#### Records supplied

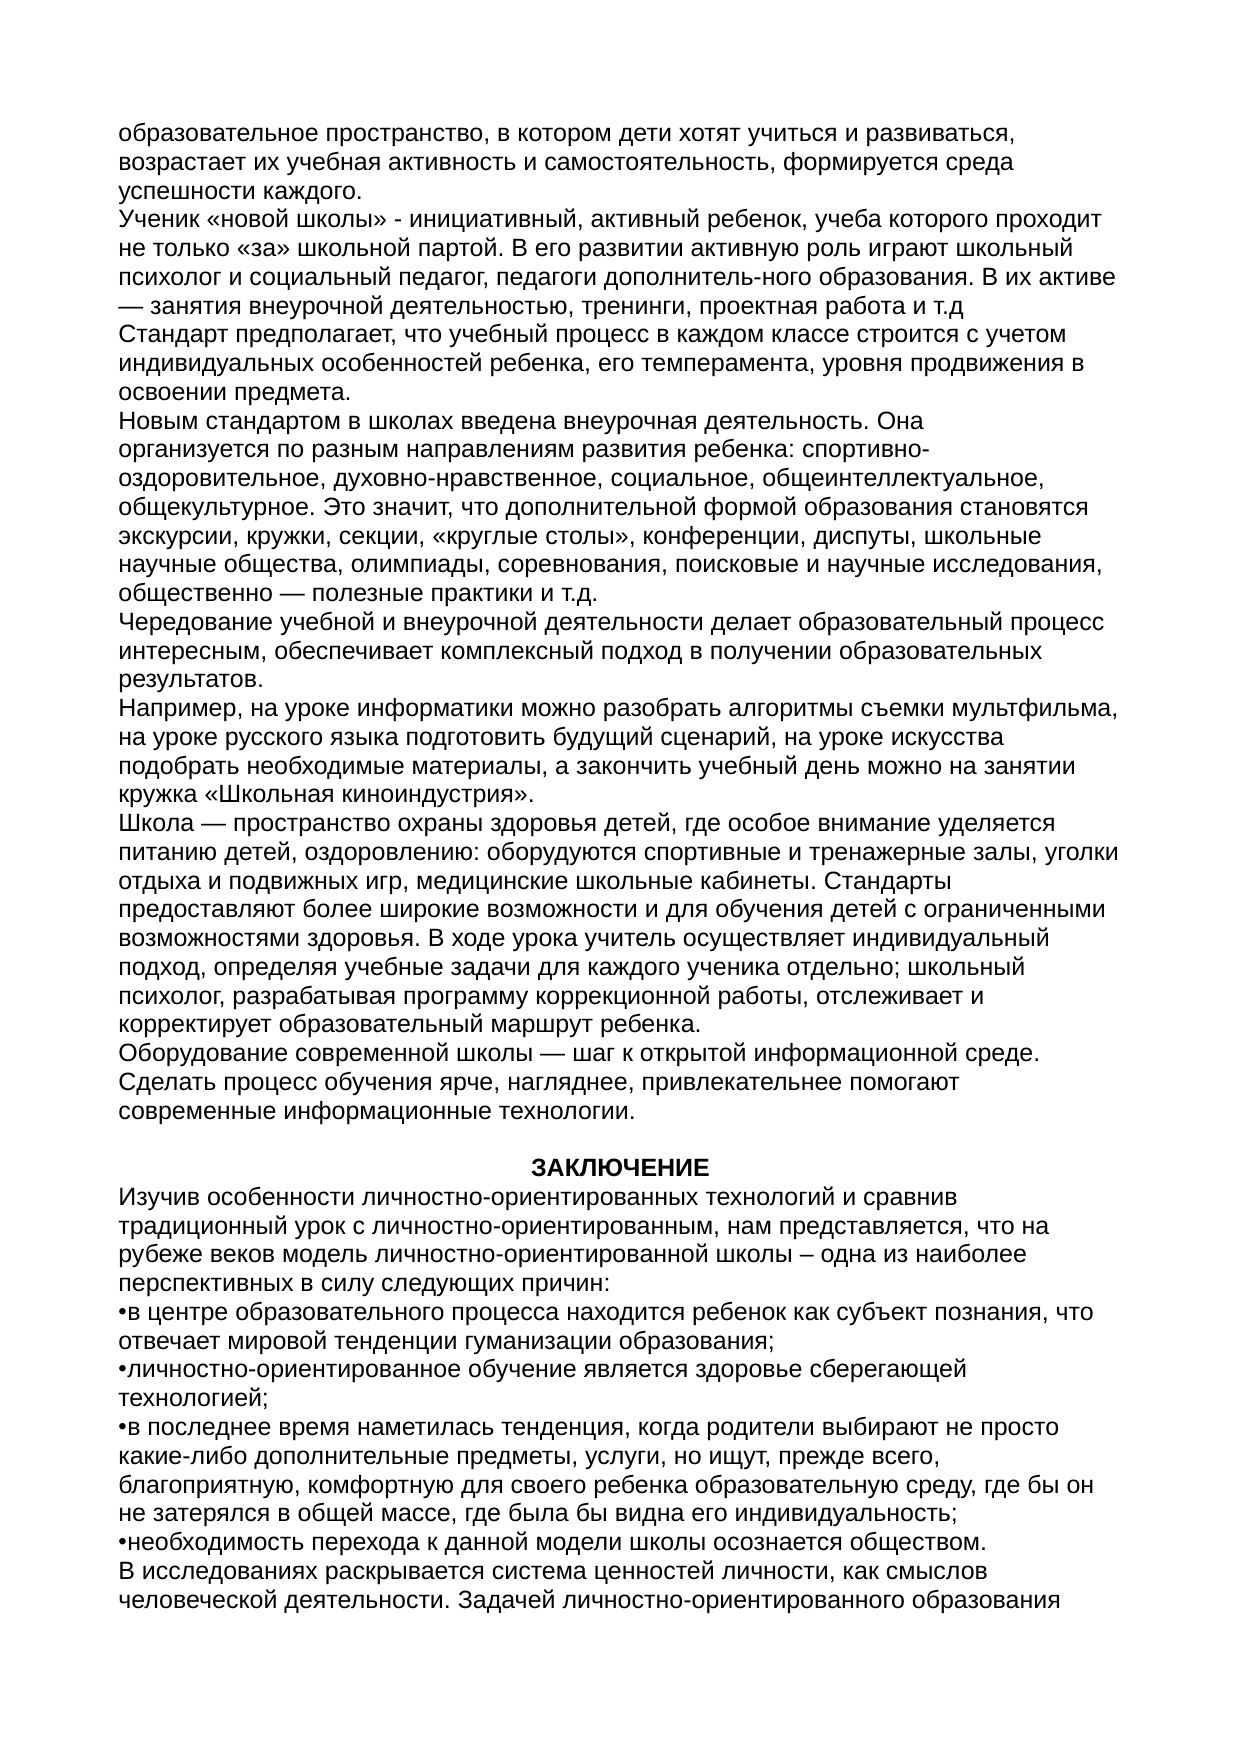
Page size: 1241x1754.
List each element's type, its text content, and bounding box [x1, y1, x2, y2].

text Изучив особенности личностно-ориентированных технологий и сравнив традиционный урок с личностно-ориентированным, нам представляется, что на рубеже веков модель личностно-ориентированной школы – одна из наиболее перспективных в силу следующих причин: [118, 1182, 1122, 1297]
list личностно-ориентированное обучение является здоровье сберегающей технологией; [118, 1354, 1122, 1412]
text организуется по разным направлениям развития ребенка: спортивно- оздоровительное, духовно-нравственное, социальное, общеинтеллектуальное, общекультурное. Это значит, что дополнительной формой образования становятся экскурсии, кружки, секции, «круглые столы», конференции, диспуты, школьные научные общества, олимпиады, соревнования, поисковые и научные исследования, общественно — полезные практики и т.д. [118, 434, 1122, 607]
text Чередование учебной и внеурочной деятельности делает образовательный процесс интересным, обеспечивает комплексный подход в получении образовательных результатов. [118, 607, 1122, 693]
text Оборудование современной школы — шаг к открытой информационной среде. Сделать процесс обучения ярче, нагляднее, привлекательнее помогают современные информационные технологии. [118, 1038, 1122, 1124]
text В исследованиях раскрывается система ценностей личности, как смыслов человеческой деятельности. Задачей личностно-ориентированного образования [118, 1556, 1122, 1613]
text Например, на уроке информатики можно разобрать алгоритмы съемки мультфильма, на уроке русского языка подготовить будущий сценарий, на уроке искусства подобрать необходимые материалы, а закончить учебный день можно на занятии кружка «Школьная киноиндустрия». [118, 693, 1122, 808]
text ЗАКЛЮЧЕНИЕ [118, 1153, 1122, 1182]
list в последнее время наметилась тенденция, когда родители выбирают не просто какие-либо дополнительные предметы, услуги, но ищут, прежде всего, благоприятную, комфортную для своего ребенка образовательную среду, где бы он не затерялся в общей массе, где была бы видна его индивидуальность; [118, 1412, 1122, 1527]
text Ученик «новой школы» - инициативный, активный ребенок, учеба которого проходит не только «за» школьной партой. В его развитии активную роль играют школьный психолог и социальный педагог, педагоги дополнитель-ного образования. В их активе — занятия внеурочной деятельностью, тренинги, проектная работа и т.д [118, 204, 1122, 319]
list необходимость перехода к данной модели школы осознается обществом. [118, 1527, 1122, 1556]
text Новым стандартом в школах введена внеурочная деятельность. Она [118, 406, 1122, 434]
list в центре образовательного процесса находится ребенок как субъект познания, что отвечает мировой тенденции гуманизации образования; [118, 1297, 1122, 1354]
text образовательное пространство, в котором дети хотят учиться и развиваться, возрастает их учебная активность и самостоятельность, формируется среда успешности каждого. [118, 118, 1122, 204]
text Стандарт предполагает, что учебный процесс в каждом классе строится с учетом индивидуальных особенностей ребенка, его темперамента, уровня продвижения в освоении предмета. [118, 319, 1122, 406]
text Школа — пространство охраны здоровья детей, где особое внимание уделяется питанию детей, оздоровлению: оборудуются спортивные и тренажерные залы, уголки отдыха и подвижных игр, медицинские школьные кабинеты. Стандарты предоставляют более широкие возможности и для обучения детей с ограниченными возможностями здоровья. В ходе урока учитель осуществляет индивидуальный подход, определяя учебные задачи для каждого ученика отдельно; школьный психолог, разрабатывая программу коррекционной работы, отслеживает и корректирует образовательный маршрут ребенка. [118, 808, 1122, 1038]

########

Exercise directions: Return every line of the data above unchanged, leaving out the pictures.

Final result:
Page size: 1241x1754.
List each element's type, its text content, and bounding box [x1, y1, x2, y2].

text Изучив особенности личностно-ориентированных технологий и сравнив традиционный урок с личностно-ориентированным, нам представляется, что на рубеже веков модель личностно-ориентированной школы – одна из наиболее перспективных в силу следующих причин: [118, 1182, 1122, 1297]
list личностно-ориентированное обучение является здоровье сберегающей технологией; [118, 1354, 1122, 1412]
text организуется по разным направлениям развития ребенка: спортивно- оздоровительное, духовно-нравственное, социальное, общеинтеллектуальное, общекультурное. Это значит, что дополнительной формой образования становятся экскурсии, кружки, секции, «круглые столы», конференции, диспуты, школьные научные общества, олимпиады, соревнования, поисковые и научные исследования, общественно — полезные практики и т.д. [118, 434, 1122, 607]
text Чередование учебной и внеурочной деятельности делает образовательный процесс интересным, обеспечивает комплексный подход в получении образовательных результатов. [118, 607, 1122, 693]
text Оборудование современной школы — шаг к открытой информационной среде. Сделать процесс обучения ярче, нагляднее, привлекательнее помогают современные информационные технологии. [118, 1038, 1122, 1124]
text В исследованиях раскрывается система ценностей личности, как смыслов человеческой деятельности. Задачей личностно-ориентированного образования [118, 1556, 1122, 1613]
text Например, на уроке информатики можно разобрать алгоритмы съемки мультфильма, на уроке русского языка подготовить будущий сценарий, на уроке искусства подобрать необходимые материалы, а закончить учебный день можно на занятии кружка «Школьная киноиндустрия». [118, 693, 1122, 808]
text ЗАКЛЮЧЕНИЕ [118, 1153, 1122, 1182]
list в последнее время наметилась тенденция, когда родители выбирают не просто какие-либо дополнительные предметы, услуги, но ищут, прежде всего, благоприятную, комфортную для своего ребенка образовательную среду, где бы он не затерялся в общей массе, где была бы видна его индивидуальность; [118, 1412, 1122, 1527]
text Ученик «новой школы» - инициативный, активный ребенок, учеба которого проходит не только «за» школьной партой. В его развитии активную роль играют школьный психолог и социальный педагог, педагоги дополнитель-ного образования. В их активе — занятия внеурочной деятельностью, тренинги, проектная работа и т.д [118, 204, 1122, 319]
list необходимость перехода к данной модели школы осознается обществом. [118, 1527, 1122, 1556]
text Новым стандартом в школах введена внеурочная деятельность. Она [118, 406, 1122, 434]
list в центре образовательного процесса находится ребенок как субъект познания, что отвечает мировой тенденции гуманизации образования; [118, 1297, 1122, 1354]
text образовательное пространство, в котором дети хотят учиться и развиваться, возрастает их учебная активность и самостоятельность, формируется среда успешности каждого. [118, 118, 1122, 204]
text Стандарт предполагает, что учебный процесс в каждом классе строится с учетом индивидуальных особенностей ребенка, его темперамента, уровня продвижения в освоении предмета. [118, 319, 1122, 406]
text Школа — пространство охраны здоровья детей, где особое внимание уделяется питанию детей, оздоровлению: оборудуются спортивные и тренажерные залы, уголки отдыха и подвижных игр, медицинские школьные кабинеты. Стандарты предоставляют более широкие возможности и для обучения детей с ограниченными возможностями здоровья. В ходе урока учитель осуществляет индивидуальный подход, определяя учебные задачи для каждого ученика отдельно; школьный психолог, разрабатывая программу коррекционной работы, отслеживает и корректирует образовательный маршрут ребенка. [118, 808, 1122, 1038]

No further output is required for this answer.